- **Task item**:
Check each line of the material below for the string "depositTokensInVault", then report how many lines have it, and nothing else.

================================

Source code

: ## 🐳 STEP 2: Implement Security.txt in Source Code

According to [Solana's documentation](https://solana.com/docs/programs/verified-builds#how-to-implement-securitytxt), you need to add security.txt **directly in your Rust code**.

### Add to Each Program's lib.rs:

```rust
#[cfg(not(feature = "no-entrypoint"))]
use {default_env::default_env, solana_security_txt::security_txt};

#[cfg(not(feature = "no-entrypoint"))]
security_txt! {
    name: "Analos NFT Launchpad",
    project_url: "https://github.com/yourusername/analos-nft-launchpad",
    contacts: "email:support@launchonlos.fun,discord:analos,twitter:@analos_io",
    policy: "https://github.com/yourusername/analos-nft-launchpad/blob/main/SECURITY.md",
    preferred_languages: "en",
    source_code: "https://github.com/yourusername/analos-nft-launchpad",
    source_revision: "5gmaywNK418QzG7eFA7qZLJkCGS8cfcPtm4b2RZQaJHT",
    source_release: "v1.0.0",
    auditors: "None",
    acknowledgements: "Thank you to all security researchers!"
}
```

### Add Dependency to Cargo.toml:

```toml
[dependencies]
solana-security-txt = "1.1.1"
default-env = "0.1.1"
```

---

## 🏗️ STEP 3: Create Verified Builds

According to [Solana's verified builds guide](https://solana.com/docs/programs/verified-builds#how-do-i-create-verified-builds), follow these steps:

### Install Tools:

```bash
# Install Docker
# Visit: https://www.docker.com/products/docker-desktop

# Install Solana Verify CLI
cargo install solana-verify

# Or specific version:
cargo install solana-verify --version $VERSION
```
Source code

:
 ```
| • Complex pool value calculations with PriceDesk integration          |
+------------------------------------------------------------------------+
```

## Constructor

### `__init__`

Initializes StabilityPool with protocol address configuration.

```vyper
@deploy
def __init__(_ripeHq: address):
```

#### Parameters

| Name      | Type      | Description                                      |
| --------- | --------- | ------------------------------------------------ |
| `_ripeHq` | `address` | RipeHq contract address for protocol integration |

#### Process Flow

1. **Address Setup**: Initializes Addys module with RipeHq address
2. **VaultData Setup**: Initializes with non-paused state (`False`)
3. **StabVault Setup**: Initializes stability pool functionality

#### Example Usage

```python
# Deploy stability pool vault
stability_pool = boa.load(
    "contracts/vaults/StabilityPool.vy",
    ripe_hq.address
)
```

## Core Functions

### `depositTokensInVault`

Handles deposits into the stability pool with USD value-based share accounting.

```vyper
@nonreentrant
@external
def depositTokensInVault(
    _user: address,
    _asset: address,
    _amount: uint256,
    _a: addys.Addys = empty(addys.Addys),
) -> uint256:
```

================================

- **Reply to the task**:
2